Material for this exercise
════════
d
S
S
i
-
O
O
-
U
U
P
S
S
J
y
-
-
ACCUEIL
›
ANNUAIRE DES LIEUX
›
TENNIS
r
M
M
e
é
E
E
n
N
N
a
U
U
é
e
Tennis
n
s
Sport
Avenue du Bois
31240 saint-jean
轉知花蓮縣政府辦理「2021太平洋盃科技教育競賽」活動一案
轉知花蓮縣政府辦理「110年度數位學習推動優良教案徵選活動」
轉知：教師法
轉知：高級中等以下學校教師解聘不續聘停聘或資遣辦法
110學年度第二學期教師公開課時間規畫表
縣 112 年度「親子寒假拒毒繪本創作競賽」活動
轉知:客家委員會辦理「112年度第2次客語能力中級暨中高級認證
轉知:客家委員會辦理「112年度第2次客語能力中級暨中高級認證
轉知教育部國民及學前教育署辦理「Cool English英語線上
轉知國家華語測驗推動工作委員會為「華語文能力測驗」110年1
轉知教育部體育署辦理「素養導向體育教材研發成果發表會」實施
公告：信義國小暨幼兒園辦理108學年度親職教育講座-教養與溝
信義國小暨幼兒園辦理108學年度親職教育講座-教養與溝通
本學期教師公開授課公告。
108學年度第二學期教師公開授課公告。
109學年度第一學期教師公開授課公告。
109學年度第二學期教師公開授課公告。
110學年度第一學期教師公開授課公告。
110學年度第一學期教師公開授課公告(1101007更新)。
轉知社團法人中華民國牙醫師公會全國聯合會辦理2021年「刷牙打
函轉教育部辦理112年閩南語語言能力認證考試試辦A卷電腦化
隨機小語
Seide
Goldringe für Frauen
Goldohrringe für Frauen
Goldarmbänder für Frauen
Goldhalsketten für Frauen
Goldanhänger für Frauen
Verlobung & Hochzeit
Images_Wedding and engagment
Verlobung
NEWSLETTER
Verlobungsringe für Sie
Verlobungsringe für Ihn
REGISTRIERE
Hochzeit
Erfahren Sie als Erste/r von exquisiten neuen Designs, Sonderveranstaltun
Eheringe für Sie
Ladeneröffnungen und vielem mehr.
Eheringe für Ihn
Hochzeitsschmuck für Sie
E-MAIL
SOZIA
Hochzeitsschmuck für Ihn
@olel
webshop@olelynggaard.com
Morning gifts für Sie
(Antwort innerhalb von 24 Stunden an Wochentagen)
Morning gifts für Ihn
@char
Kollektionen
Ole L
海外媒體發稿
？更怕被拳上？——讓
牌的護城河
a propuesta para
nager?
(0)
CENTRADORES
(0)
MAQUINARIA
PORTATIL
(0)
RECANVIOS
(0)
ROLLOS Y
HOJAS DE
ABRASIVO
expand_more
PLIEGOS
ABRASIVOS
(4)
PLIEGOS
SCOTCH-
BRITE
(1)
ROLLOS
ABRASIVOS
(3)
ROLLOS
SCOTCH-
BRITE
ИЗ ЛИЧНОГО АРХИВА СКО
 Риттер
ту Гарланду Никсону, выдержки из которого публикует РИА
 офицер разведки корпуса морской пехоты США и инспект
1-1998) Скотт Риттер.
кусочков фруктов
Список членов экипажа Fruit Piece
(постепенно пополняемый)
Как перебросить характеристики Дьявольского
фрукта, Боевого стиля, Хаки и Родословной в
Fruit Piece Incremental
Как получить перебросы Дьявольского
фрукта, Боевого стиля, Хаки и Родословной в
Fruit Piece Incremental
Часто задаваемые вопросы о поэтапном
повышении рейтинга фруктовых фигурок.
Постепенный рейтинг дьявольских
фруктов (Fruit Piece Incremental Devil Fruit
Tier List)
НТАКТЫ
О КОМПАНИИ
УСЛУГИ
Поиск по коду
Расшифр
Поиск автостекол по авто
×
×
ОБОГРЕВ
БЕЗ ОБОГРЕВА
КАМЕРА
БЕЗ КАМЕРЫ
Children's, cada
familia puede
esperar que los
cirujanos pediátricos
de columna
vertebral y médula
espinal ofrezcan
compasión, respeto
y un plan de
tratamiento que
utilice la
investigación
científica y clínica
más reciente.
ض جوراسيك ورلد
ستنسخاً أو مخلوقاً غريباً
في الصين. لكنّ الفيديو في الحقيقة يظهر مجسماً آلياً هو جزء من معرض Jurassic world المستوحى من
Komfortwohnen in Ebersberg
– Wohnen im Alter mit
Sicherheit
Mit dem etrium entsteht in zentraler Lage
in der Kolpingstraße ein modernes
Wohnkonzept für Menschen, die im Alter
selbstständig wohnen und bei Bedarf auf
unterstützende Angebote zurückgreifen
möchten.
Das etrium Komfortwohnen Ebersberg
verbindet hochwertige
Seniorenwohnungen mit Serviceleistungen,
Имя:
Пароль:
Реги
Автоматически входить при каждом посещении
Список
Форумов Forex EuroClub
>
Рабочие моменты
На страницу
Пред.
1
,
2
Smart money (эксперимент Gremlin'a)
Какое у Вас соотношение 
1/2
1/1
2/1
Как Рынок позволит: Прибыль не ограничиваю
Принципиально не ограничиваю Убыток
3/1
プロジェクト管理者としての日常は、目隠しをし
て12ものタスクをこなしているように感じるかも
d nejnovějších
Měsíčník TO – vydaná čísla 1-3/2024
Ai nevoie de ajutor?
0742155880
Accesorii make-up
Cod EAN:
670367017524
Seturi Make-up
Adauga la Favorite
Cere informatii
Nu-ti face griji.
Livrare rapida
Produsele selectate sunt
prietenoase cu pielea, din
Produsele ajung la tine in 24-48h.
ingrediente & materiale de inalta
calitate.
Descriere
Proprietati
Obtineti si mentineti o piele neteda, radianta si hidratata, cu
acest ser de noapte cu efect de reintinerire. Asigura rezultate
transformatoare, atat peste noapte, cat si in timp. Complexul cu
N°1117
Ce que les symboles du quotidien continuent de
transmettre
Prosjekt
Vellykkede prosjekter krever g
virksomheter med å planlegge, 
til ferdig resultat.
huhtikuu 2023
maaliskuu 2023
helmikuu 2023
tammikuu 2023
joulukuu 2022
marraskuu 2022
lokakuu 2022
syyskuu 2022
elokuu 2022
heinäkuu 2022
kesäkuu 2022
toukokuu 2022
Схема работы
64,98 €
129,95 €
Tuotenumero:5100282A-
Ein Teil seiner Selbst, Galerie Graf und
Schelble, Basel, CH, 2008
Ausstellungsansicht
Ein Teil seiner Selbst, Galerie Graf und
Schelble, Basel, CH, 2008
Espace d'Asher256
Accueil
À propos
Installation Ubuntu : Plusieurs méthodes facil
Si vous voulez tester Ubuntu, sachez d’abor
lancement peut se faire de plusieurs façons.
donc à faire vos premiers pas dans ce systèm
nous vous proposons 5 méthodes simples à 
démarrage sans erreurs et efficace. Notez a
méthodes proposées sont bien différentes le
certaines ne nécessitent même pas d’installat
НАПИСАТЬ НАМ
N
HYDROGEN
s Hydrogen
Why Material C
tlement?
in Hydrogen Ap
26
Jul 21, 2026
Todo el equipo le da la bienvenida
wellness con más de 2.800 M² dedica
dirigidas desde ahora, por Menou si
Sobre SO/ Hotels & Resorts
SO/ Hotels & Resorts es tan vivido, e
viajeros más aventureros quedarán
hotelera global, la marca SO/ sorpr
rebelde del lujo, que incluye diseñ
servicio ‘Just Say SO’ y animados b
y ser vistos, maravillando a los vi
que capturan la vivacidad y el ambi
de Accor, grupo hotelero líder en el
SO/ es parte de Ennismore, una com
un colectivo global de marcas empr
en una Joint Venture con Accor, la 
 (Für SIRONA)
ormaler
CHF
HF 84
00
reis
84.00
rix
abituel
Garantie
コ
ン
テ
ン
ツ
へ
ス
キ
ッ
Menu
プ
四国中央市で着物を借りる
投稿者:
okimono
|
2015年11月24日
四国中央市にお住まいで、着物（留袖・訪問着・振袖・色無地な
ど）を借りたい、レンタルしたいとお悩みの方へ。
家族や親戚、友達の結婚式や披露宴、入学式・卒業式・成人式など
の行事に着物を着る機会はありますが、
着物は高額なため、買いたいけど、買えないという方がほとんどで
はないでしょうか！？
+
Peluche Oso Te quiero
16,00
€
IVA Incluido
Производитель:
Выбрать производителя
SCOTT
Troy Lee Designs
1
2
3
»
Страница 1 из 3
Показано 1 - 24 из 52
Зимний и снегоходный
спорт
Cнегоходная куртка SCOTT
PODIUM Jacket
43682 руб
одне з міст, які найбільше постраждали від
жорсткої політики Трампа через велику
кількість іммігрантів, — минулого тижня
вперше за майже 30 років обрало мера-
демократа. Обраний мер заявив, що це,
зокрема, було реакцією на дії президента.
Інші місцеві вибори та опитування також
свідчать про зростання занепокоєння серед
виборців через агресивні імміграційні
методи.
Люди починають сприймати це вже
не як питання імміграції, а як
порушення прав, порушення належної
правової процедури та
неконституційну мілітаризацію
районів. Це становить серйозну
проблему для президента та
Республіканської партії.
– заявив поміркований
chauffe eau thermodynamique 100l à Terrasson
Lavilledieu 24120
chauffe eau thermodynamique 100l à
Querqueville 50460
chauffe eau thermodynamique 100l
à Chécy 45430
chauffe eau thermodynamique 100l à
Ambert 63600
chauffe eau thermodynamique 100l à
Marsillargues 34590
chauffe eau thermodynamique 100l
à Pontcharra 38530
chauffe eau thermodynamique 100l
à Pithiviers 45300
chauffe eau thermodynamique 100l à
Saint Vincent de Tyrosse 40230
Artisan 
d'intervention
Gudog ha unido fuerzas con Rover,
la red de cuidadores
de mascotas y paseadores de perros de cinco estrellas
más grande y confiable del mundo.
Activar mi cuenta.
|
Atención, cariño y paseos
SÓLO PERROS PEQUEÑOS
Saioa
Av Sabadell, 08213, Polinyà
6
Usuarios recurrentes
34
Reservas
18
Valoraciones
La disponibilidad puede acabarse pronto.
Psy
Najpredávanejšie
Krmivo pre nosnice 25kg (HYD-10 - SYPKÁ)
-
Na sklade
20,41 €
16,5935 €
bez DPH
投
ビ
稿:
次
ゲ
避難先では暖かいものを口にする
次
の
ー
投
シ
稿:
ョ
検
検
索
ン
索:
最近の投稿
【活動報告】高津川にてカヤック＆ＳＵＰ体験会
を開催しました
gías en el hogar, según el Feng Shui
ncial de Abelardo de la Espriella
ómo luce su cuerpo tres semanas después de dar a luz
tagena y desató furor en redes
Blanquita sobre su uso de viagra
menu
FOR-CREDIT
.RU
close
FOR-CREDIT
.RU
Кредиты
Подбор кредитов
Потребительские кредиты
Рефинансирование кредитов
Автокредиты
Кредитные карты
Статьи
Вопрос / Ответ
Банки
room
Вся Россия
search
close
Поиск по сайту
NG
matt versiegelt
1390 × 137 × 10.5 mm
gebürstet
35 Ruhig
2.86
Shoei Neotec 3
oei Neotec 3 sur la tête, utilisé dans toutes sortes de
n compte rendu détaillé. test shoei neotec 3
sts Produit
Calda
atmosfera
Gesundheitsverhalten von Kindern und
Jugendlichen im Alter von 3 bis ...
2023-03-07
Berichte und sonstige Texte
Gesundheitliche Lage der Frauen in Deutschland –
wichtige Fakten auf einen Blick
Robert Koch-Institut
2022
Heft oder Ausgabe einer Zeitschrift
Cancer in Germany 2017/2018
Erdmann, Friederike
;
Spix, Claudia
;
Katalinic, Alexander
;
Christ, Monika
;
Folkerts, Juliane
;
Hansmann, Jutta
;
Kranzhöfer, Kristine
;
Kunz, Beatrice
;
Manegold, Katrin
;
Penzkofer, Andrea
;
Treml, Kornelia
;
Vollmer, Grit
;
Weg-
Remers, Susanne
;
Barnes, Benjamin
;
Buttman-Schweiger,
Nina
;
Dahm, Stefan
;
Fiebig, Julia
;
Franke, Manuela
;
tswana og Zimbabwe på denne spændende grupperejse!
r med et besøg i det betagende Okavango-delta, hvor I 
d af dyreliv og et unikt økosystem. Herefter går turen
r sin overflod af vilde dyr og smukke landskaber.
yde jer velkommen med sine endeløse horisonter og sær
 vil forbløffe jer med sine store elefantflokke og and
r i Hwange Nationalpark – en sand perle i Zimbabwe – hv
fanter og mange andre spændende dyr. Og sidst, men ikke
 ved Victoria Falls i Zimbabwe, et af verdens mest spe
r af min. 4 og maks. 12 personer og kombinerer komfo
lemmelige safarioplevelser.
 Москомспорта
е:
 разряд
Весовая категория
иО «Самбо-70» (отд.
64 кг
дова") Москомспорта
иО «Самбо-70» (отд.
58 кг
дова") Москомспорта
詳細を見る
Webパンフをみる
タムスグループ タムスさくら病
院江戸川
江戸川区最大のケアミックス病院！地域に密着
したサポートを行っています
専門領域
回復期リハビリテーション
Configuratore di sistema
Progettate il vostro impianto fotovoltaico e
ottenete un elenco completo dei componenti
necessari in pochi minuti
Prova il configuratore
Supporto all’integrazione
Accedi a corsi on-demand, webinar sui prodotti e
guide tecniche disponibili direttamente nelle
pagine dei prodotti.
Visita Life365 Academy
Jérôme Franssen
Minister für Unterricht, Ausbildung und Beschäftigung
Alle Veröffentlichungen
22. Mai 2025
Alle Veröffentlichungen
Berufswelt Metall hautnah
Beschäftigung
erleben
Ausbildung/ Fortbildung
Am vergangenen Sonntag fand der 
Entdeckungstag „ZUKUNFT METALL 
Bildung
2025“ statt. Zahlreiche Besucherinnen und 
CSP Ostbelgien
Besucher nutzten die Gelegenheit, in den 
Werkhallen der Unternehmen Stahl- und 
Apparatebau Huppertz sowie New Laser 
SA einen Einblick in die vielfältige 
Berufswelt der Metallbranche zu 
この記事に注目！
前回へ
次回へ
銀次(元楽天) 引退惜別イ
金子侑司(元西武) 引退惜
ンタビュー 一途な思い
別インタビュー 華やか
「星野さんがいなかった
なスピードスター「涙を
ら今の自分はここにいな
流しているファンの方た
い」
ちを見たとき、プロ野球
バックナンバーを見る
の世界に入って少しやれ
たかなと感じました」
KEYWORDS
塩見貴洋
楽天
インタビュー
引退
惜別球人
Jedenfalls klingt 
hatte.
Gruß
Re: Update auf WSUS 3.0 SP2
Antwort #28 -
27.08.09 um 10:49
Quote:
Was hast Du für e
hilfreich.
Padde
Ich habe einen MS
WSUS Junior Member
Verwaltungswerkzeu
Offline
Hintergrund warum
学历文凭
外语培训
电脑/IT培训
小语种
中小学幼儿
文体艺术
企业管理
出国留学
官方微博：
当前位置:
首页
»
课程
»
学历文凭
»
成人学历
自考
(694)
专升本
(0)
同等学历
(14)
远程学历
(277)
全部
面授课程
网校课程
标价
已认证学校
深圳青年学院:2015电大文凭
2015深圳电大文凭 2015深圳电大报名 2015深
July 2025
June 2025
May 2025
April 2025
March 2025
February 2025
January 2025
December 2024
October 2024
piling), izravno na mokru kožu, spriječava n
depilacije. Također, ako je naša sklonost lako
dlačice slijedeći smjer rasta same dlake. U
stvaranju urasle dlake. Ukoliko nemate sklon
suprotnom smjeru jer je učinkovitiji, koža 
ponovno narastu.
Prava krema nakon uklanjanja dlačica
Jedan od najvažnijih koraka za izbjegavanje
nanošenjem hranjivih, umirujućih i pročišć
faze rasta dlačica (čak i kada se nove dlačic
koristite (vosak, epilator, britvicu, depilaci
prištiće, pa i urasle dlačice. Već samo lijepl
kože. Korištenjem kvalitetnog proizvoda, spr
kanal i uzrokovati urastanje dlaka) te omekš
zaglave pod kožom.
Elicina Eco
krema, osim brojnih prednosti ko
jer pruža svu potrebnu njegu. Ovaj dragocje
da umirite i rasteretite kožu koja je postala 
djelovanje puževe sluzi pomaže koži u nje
════════
Job item
Across the material, count every line that holds "Zimbabwe" and state only how many there are.

Answer space
3